Personal Records, 2021
Black Metal tortueux, France
EP CD
Il n’est jamais trop tard pour découvrir un (très) bon album. Ainsi, c’est avec plus de trois ans retard que Visions chaotiques d’un songe halluciné atteint enfin les oreilles de votre serviteur. Il s’agit du premier signe de mort d’une formation au nom énigmatique, Archaeopteris, référence probable à l’arbre le plus vieux du monde.
Si la chose est diffusée conjointement par les labels mexicain Personal Records et hollandais Void Wanderer, ses créateurs sont pourtant français, de la région Grand-Est, pour être plus précis. Ceux-ci ne sont pas des inconnus puisqu’ils officient déjà tous les trois au sein de Croc Noir et des stoner doomeux de Supertzar pour le batteur. Cette expérience lui assure un professionnalisme certain mais ne dit rien de la teneur de ce galop d’essai qui ne noue de liens ni avec le pur metal noir ni avec le rock seventies qui sent la fumette. En revanche, son titre se veut bien plus éloquent, évocateur d’un art tortueux et cyclopéen, fouillant les replis tentaculaires de peurs immémoriales. Ce qui arrime Achaeopteris à la frange d’un black metal à la fois évolutif et monstrueux.
En deux pistes seulement (il s’agit d’un EP) d’environ huit minutes chacune, au maillage dense et compliqué, le groupe dresse déjà un édifice vicié, plongée démentielle dans des boyaux noirs et vertigineux qui donne l’impression de ne former qu’un bloc unique découpé en deux pans d’égale démesure.,‘Visions chaotiques’ puis ‘Songe halluciné’. Le premier bouillonne d’une tension dissonante, vortex étouffant qui avale toute trace de lumière, emporté par une exécution aussi saturée que déglinguée. Brisé, le parcours est très justement chaotique, alternant fureur et atmosphères hantées, océan de fer au ressac vicieux et obsédant.
Curieusement, le second s’ouvre sur des arpèges squelettiques, néanmoins vite balayés par une éruption de violence ténébreuse. La trame est encore une fois déstructurée, même si le tempo tend à ralentir davantage, malgré de ferrugineuses décharges qui tracent dans la roche des crevasses insondables au fond desquelles palpitent des cauchemars séculaires.

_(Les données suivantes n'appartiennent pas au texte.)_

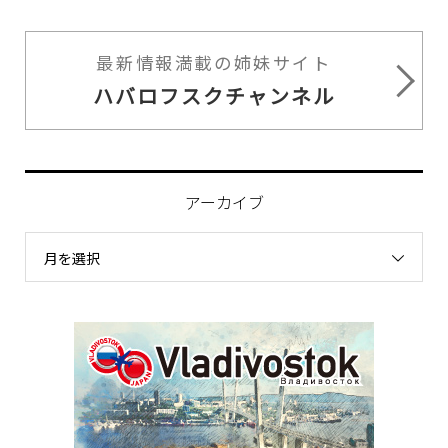
最新情報満載の姉妹サイト
ハバロフスクチャンネル
アーカイブ
月を選択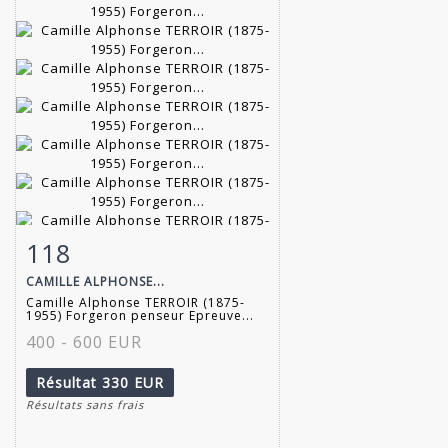
118
Fiche détaillée
Zoom
CAMILLE ALPHONSE...
Camille Alphonse TERROIR (1875-
1955) Forgeron penseur Epreuve...
400 - 600 EUR
Résultat
330 EUR
Résultats sans frais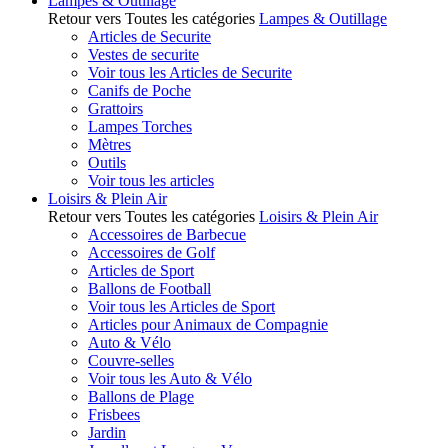
Lampes & Outillage
Retour vers Toutes les catégories
Lampes & Outillage
Articles de Securite
Vestes de securite
Voir tous les Articles de Securite
Canifs de Poche
Grattoirs
Lampes Torches
Mètres
Outils
Voir tous les articles
Loisirs & Plein Air
Retour vers Toutes les catégories
Loisirs & Plein Air
Accessoires de Barbecue
Accessoires de Golf
Articles de Sport
Ballons de Football
Voir tous les Articles de Sport
Articles pour Animaux de Compagnie
Auto & Vélo
Couvre-selles
Voir tous les Auto & Vélo
Ballons de Plage
Frisbees
Jardin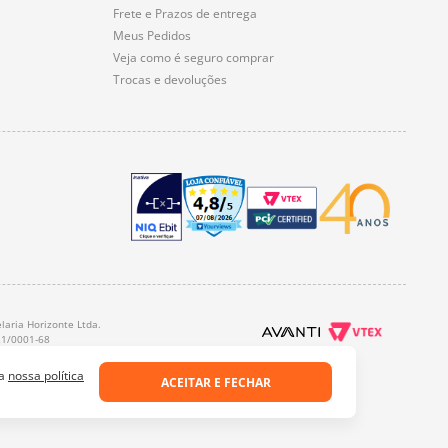
Frete e Prazos de entrega
Meus Pedidos
Veja como é seguro comprar
Trocas e devoluções
laria Horizonte Ltda.
21/0001-68
 a
nossa política
ACEITAR E FECHAR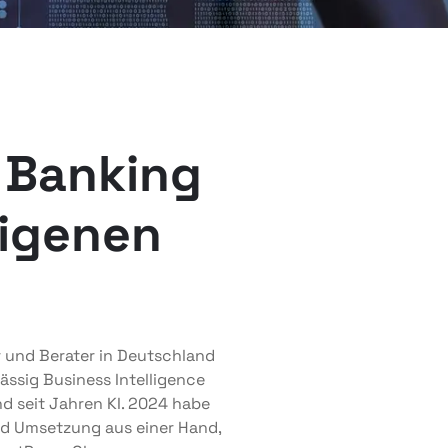
 Banking
eigenen
er und Berater in Deutschland
sig Business Intelligence
 seit Jahren KI. 2024 habe
nd Umsetzung aus einer Hand,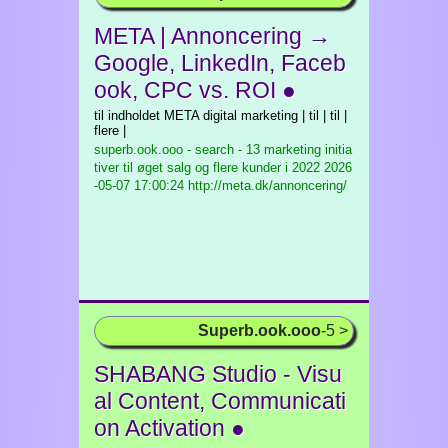
META | Annoncering →
Google, LinkedIn, Faceb
ook, CPC vs. ROI ●
til indholdet META digital marketing | til | til |
flere |
superb.ook.ooo - search - 13 marketing initia
tiver til øget salg og flere kunder i 2022
2026
-05-07 17:00:24 http://meta.dk/annoncering/
Superb.ook.ooo
-5 >
SHABANG Studio - Visu
al Content, Communicati
on Activation ●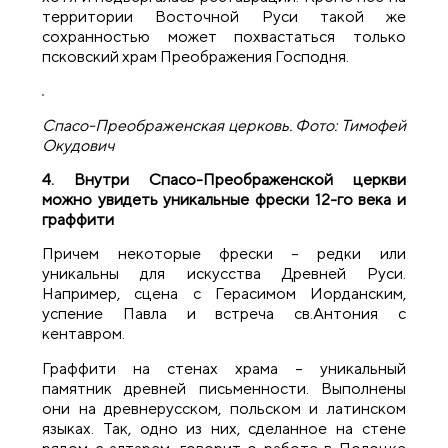
территории Восточной Руси такой же
сохранностью может похвастаться только
псковский храм Преображения Господня.
Спасо-Преображенская церковь. Фото: Тимофей
Окудович
4. Внутри Спасо-Преображенской церкви
можно увидеть уникальные фрески 12-го века и
граффити
Причем некоторые фрески – редки или
уникальны для искусства Древней Руси.
Например, сцена с Герасимом Иорданским,
успение Павла и встреча св.Антония с
кентавром.
Граффити на стенах храма – уникальный
памятник древней письменности. Выполнены
они на древнерусском, польском и латинском
языках. Так, одно из них, сделанное на стене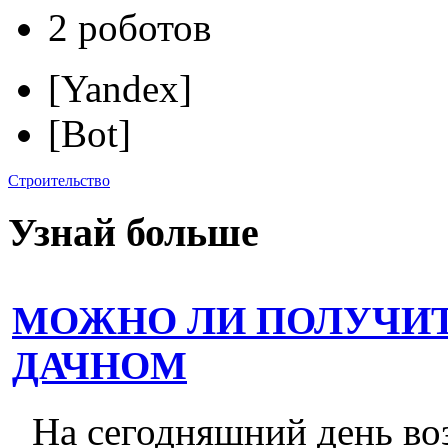
2 роботов
[Yandex]
[Bot]
Строительство
Узнай больше
МОЖНО ЛИ ПОЛУЧИТ
ДАЧНОМ
На сегодняшний день во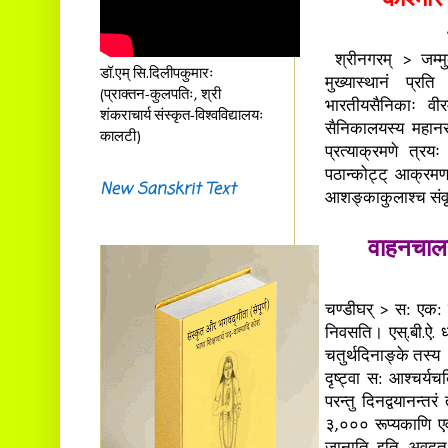
श्रीनगरम् > जम्मुक
डॉ.एम् सि.दिलीपकुमारः
मुख्यास्थानं प्रति
(प्राक्तन-कुलपतिः, श्री
भारतीयसैनिकाः वीर
शंकराचार्य संस्कृत-विश्वविद्यालयः
सैनिकालयस्य महानससम
कालटी)
प्रत्याक्रमणे त्रयः
पठान्कोट्ट् आक्रमण
New Sanskrit Text
आशङ्काकुलाश्च संवृत
वाहनचाल
चण्डीघर् > स: एक: 
निवसति। एस्.बी.ऐ. 
चतुर्थदिनाङ्के तस्य
दृष्ट्वा स: आश्चर्
परन्तु दिनद्वयानन्तरं
३,००० रूप्यकाणि 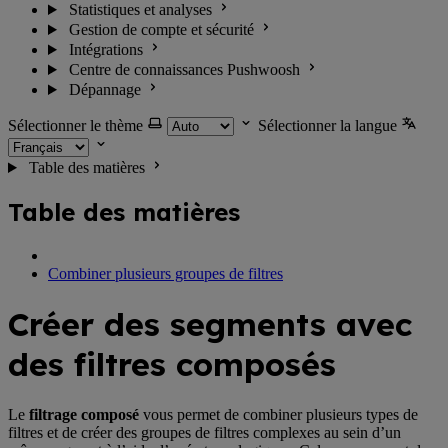
Statistiques et analyses
Gestion de compte et sécurité
Intégrations
Centre de connaissances Pushwoosh
Dépannage
Sélectionner le thème
Sélectionner la langue
Table des matières
Table des matières
Combiner plusieurs groupes de filtres
Créer des segments avec
des filtres composés
Le
filtrage composé
vous permet de combiner plusieurs types de
filtres et de créer des groupes de filtres complexes au sein d’un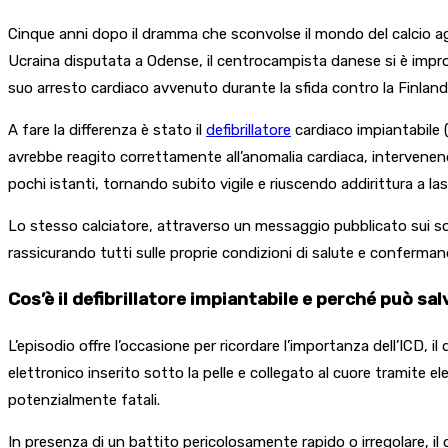
Cinque anni dopo il dramma che sconvolse il mondo del calcio a
Ucraina disputata a Odense, il centrocampista danese si è improv
suo arresto cardiaco avvenuto durante la sfida contro la Finland
A fare la differenza è stato il
defibrillatore
cardiaco impiantabile 
avrebbe reagito correttamente all’anomalia cardiaca, intervene
pochi istanti, tornando subito vigile e riuscendo addirittura a las
Lo stesso calciatore, attraverso un messaggio pubblicato sui soci
rassicurando tutti sulle proprie condizioni di salute e conferman
Cos’è il defibrillatore impiantabile e perché può sal
L’episodio offre l’occasione per ricordare l’importanza dell’ICD, il
elettronico inserito sotto la pelle e collegato al cuore tramite
potenzialmente fatali.
In presenza di un battito pericolosamente rapido o irregolare, il 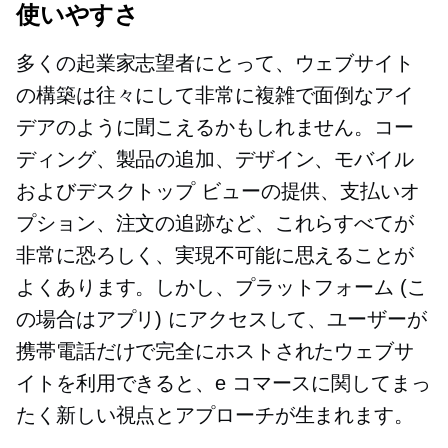
使いやすさ
多くの起業家志望者にとって、ウェブサイト
の構築は往々にして非常に複雑で面倒なアイ
デアのように聞こえるかもしれません。コー
ディング、製品の追加、デザイン、モバイル
およびデスクトップ ビューの提供、支払いオ
プション、注文の追跡など、これらすべてが
非常に恐ろしく、実現不可能に思えることが
よくあります。しかし、プラットフォーム (こ
の場合はアプリ) にアクセスして、ユーザーが
携帯電話だけで完全にホストされたウェブサ
イトを利用できると、e コマースに関してまっ
たく新しい視点とアプローチが生まれます。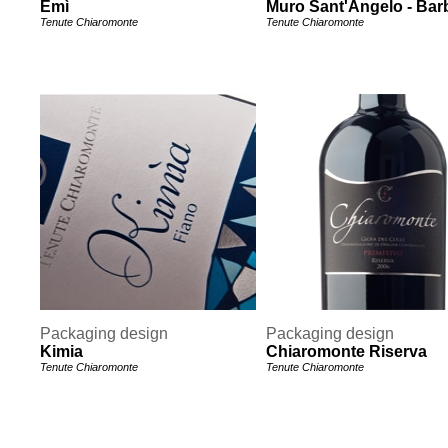
Emì
Muro Sant'Angelo - Bar
Tenute Chiaromonte
Tenute Chiaromonte
Packaging design
Packaging design
Kimia
Chiaromonte Riserva
Tenute Chiaromonte
Tenute Chiaromonte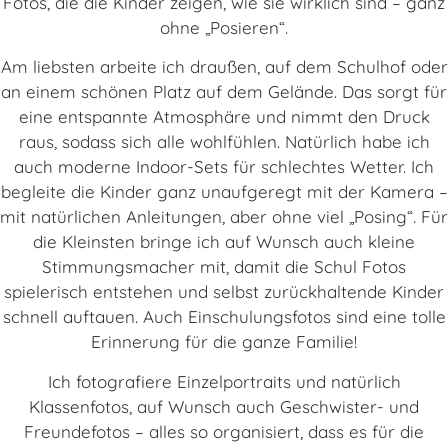
Fotos, die die Kinder zeigen, wie sie wirklich sind – ganz
ohne „Posieren“.
Am liebsten arbeite ich draußen, auf dem Schulhof oder
an einem schönen Platz auf dem Gelände. Das sorgt für
eine entspannte Atmosphäre und nimmt den Druck
raus, sodass sich alle wohlfühlen. Natürlich habe ich
auch moderne Indoor-Sets für schlechtes Wetter. Ich
begleite die Kinder ganz unaufgeregt mit der Kamera –
mit natürlichen Anleitungen, aber ohne viel „Posing“. Für
die Kleinsten bringe ich auf Wunsch auch kleine
Stimmungsmacher mit, damit die Schul Fotos
spielerisch entstehen und selbst zurückhaltende Kinder
schnell auftauen. Auch Einschulungsfotos sind eine tolle
Erinnerung für die ganze Familie!
Ich fotografiere Einzelportraits und natürlich
Klassenfotos, auf Wunsch auch Geschwister- und
Freundefotos – alles so organisiert, dass es für die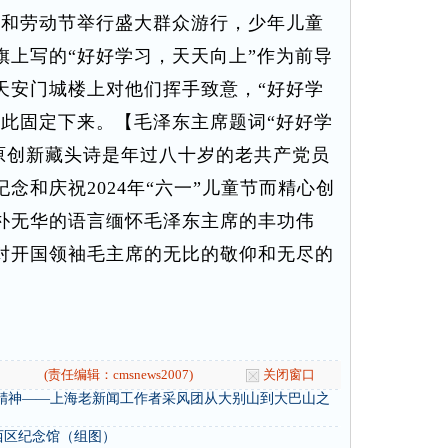
节和劳动节举行盛大群众游行，少年儿童
旗上写的“好好学习，天天向上”作为前导
天安门城楼上对他们挥手致意，“好好学
从此固定下来。【毛泽东主席题词“好好学
首原创新藏头诗是年过八十岁的老共产党员
念和庆祝2024年“六一”儿童节而精心创
朴无华的语言缅怀毛泽东主席的丰功伟
对开国领袖毛主席的无比的敬仰和无尽的
(责任编辑：cmsnews2007)
关闭窗口
精神——上海老新闻工作者采风团从大别山到大巴山之
西区纪念馆（组图）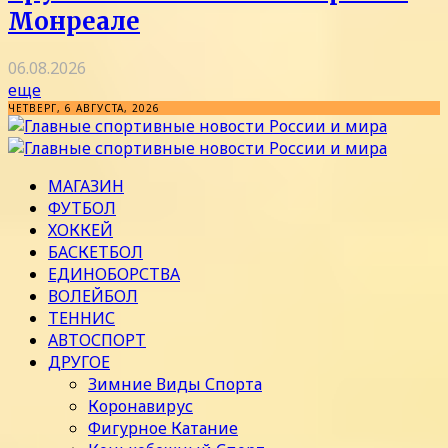
Монреале
06.08.2026
еще
ЧЕТВЕРГ, 6 АВГУСТА, 2026
МАГАЗИН
ФУТБОЛ
ХОККЕЙ
БАСКЕТБОЛ
ЕДИНОБОРСТВА
ВОЛЕЙБОЛ
ТЕННИС
АВТОСПОРТ
ДРУГОЕ
Зимние Виды Спорта
Коронавирус
Фигурное Катание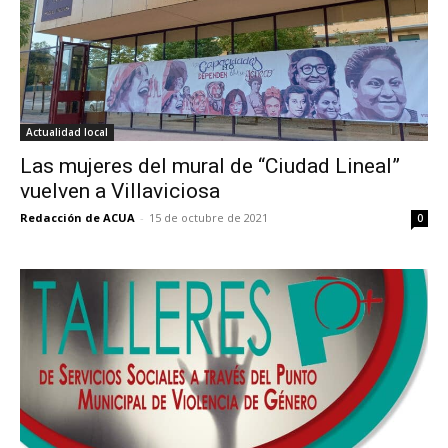
Actualidad local
Las mujeres del mural de “Ciudad Lineal”
vuelven a Villaviciosa
Redacción de ACUA
-
15 de octubre de 2021
0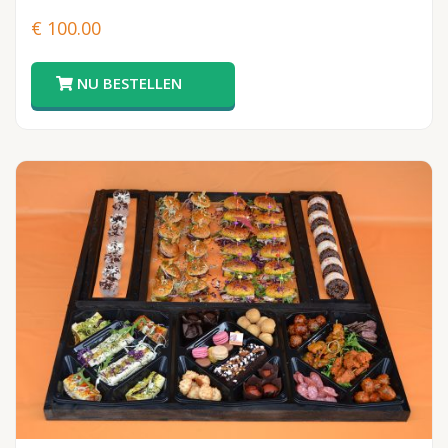
€
100.00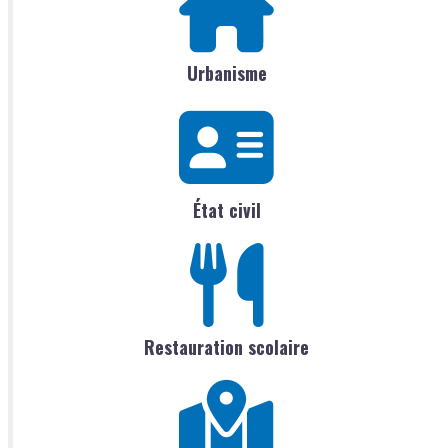
Urbanisme
État civil
Restauration scolaire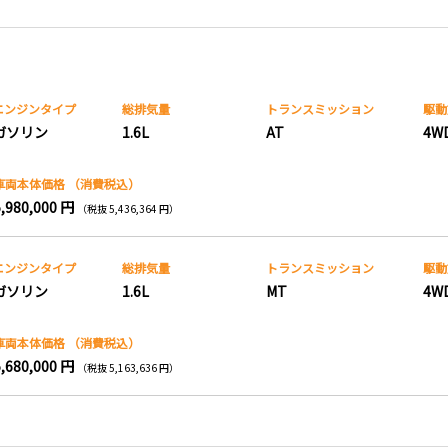
エンジンタイプ
総排気量
トランス
ミッション
駆動
ガソリン
1.6L
AT
4W
車両本体価格
（消費税込）
5,980,000 円
（税抜 5,436,364 円）
エンジンタイプ
総排気量
トランス
ミッション
駆動
ガソリン
1.6L
MT
4W
車両本体価格
（消費税込）
5,680,000 円
（税抜 5,163,636 円）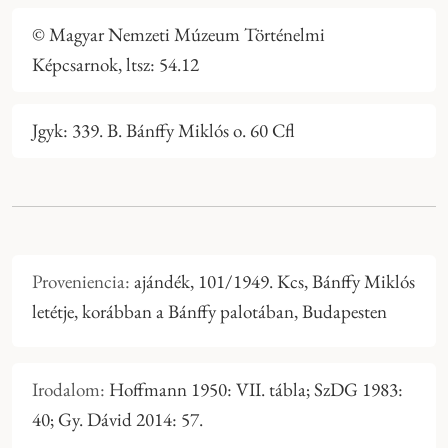
© Magyar Nemzeti Múzeum Történelmi
Képcsarnok, ltsz: 54.12
Jgyk: 339. B. Bánffy Miklós o. 60 Cfl
Proveniencia:
ajándék, 101/1949. Kcs, Bánffy Miklós
letétje, korábban a Bánffy palotában, Budapesten
Irodalom:
Hoffmann 1950: VII. tábla; SzDG 1983:
40; Gy. Dávid 2014: 57.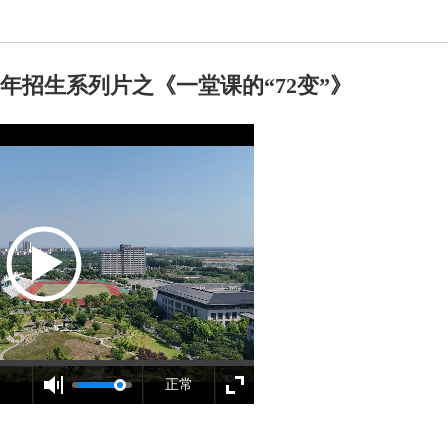
6年招生系列片之《一堂课的“72变”》
正常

Dans la lignée effrayantes des Blut Aus Nord et autre Deahtspell Omega, la musique bâtie par Achaeopteris se mérite. Difficile à déflorer, on ne retient d’ailleurs, de prime abord, pas grand chose de Visions chaotiques d'un songe halluciné, sinon un maelström hurlant et torrentiel. Le groupe n’en force pas moins le respect par sa maîtrise du canevas étouffant aux allures de strates qui se chevauchent, (dé)construction impétueuse ruisselant un art noir grandiose dans sa folie la plus obscure.